Prove that function is convex

Question

How can it be proved that the function $f(x) = \ln \bigl(\sum\limits_{i=1}^{n} e^{x_{i}}\bigr) $ is convex?

Answer 1

This is a useful fact, which implies that the class of log-convex and log-subharmonic functions are closed under addition.

My unimaginative approach is take the second directional derivative, by way of Taylor expansion.
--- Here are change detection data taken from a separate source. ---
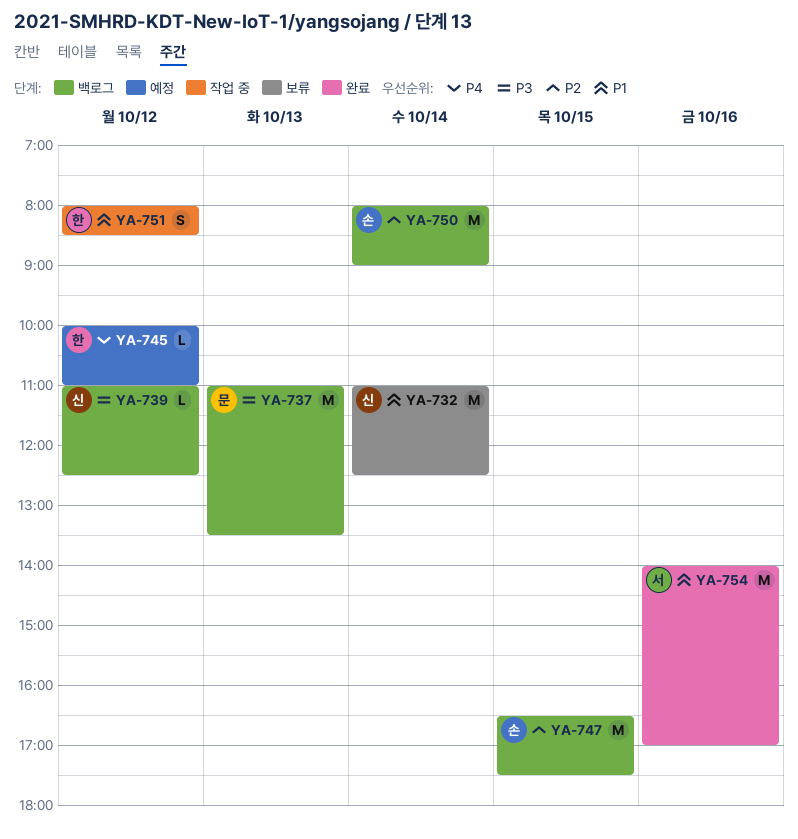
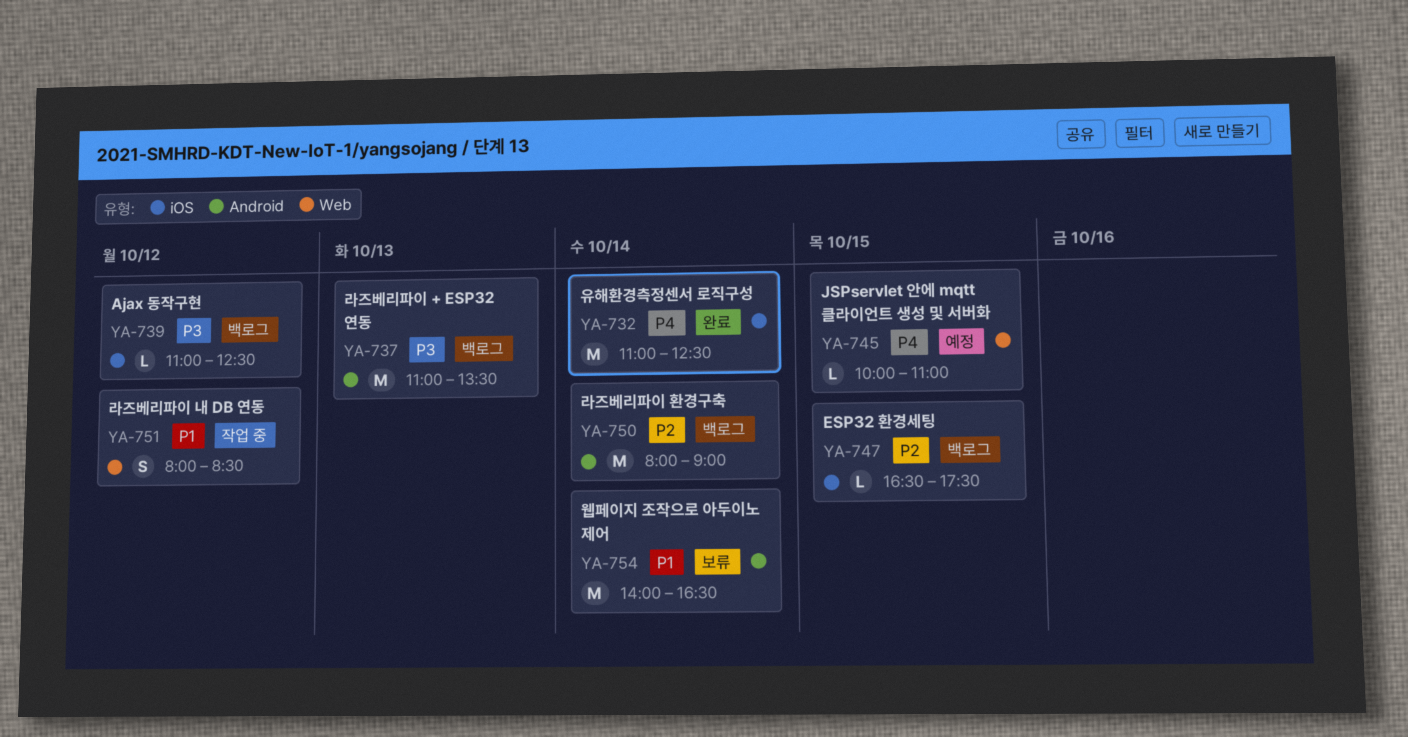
YA-732, status: 보류 -> 완료
YA-732, priority: P1 -> P4
YA-745, day: Oct 12 -> Oct 15
YA-747, estimate: M -> L
YA-754, status: 완료 -> 보류
YA-754, day: Oct 16 -> Oct 14
YA-754, ends: 17:00 -> 16:30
Let's fix $x$ and let $S = \sum_{i=1}^n e^{x_i}$. Fix a nonzero vector $v$ and consider the one variable function $$g(t) = f(x+tv) = \ln \left(\sum e^{x_i}e^{tv_i} \right)$$ Expand each exponential: $$e^{tv_i} = 1 + tv_i+ \frac{t^2}{2} v_i^2 +o(t^2) \tag1$$ Also expand the logarithm: $$\ln (S+\delta) = \ln S + \frac1S \delta - \frac{1}{2S^2}\delta^2 +o(\delta^2) \tag2$$ Plugging in $\delta = t\sum v_ie^{x_i}+ \frac{t^2}{2} \sum v_i^2e^{x_i} +o(t^2)$ into (2), we find that the coefficient of $t^2$ is $$ \frac1{2S} \sum v_i^2e^{x_i} - \frac{1}{2S^2}\left(\sum v_ie^{x_i}\right)^2 \tag3 $$ To demonstrate convexity, we must show that (3) is nonnegative. This follows from the Cauchy-Schwarz inequality: $$\left(\sum v_ie^{x_i}\right)^2 = \left(\sum e^{x_i/2}\cdot v_ie^{x_i/2}\right)^2 \le S \sum v_i^2e^{x_i} $$